──────── PROVIDED INFORMATION ────────

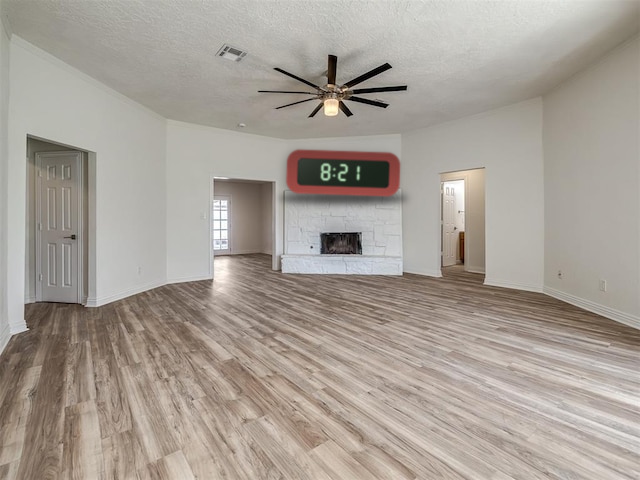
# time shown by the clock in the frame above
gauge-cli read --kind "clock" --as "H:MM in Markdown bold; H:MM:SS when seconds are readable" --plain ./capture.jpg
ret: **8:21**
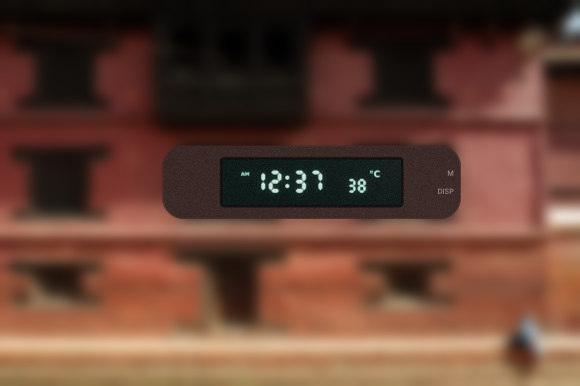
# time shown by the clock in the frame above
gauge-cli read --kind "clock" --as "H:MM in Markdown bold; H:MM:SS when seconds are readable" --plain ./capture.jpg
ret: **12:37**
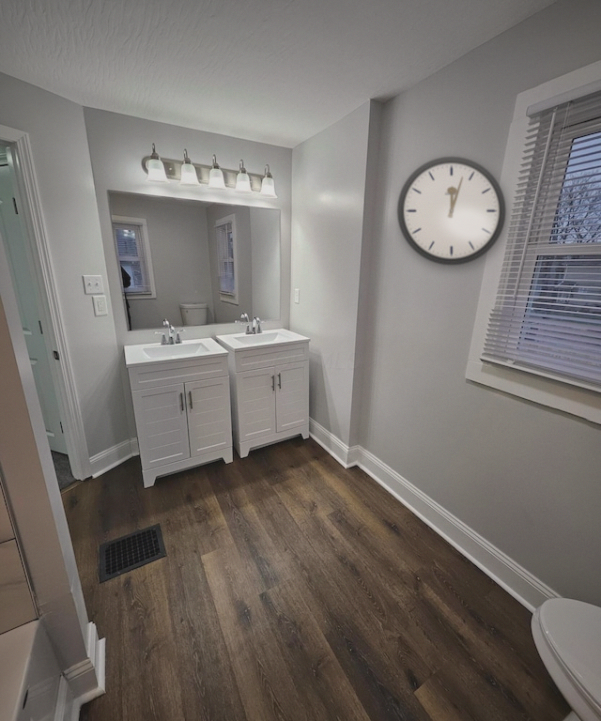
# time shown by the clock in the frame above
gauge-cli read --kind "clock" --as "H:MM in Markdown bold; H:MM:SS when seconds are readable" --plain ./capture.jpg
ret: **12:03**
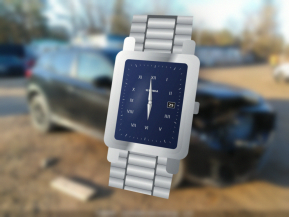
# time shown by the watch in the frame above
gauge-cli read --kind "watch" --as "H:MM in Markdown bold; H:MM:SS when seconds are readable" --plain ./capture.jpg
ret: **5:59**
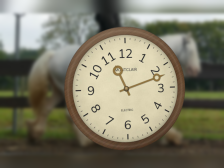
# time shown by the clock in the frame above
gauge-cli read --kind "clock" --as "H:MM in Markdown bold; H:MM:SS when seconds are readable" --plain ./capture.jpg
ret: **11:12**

────────

▸ **STATED EXERCISE**:
Please copy out the data above with every "frame" changed to "photo" and nothing else altered, omitting the picture lines.

▸ **COMPLETE ANSWER**:
# time shown by the clock in the photo above
gauge-cli read --kind "clock" --as "H:MM in Markdown bold; H:MM:SS when seconds are readable" --plain ./capture.jpg
ret: **8:21**
# time shown by the clock in the photo above
gauge-cli read --kind "clock" --as "H:MM in Markdown bold; H:MM:SS when seconds are readable" --plain ./capture.jpg
ret: **12:37**
# time shown by the clock in the photo above
gauge-cli read --kind "clock" --as "H:MM in Markdown bold; H:MM:SS when seconds are readable" --plain ./capture.jpg
ret: **12:03**
# time shown by the watch in the photo above
gauge-cli read --kind "watch" --as "H:MM in Markdown bold; H:MM:SS when seconds are readable" --plain ./capture.jpg
ret: **5:59**
# time shown by the clock in the photo above
gauge-cli read --kind "clock" --as "H:MM in Markdown bold; H:MM:SS when seconds are readable" --plain ./capture.jpg
ret: **11:12**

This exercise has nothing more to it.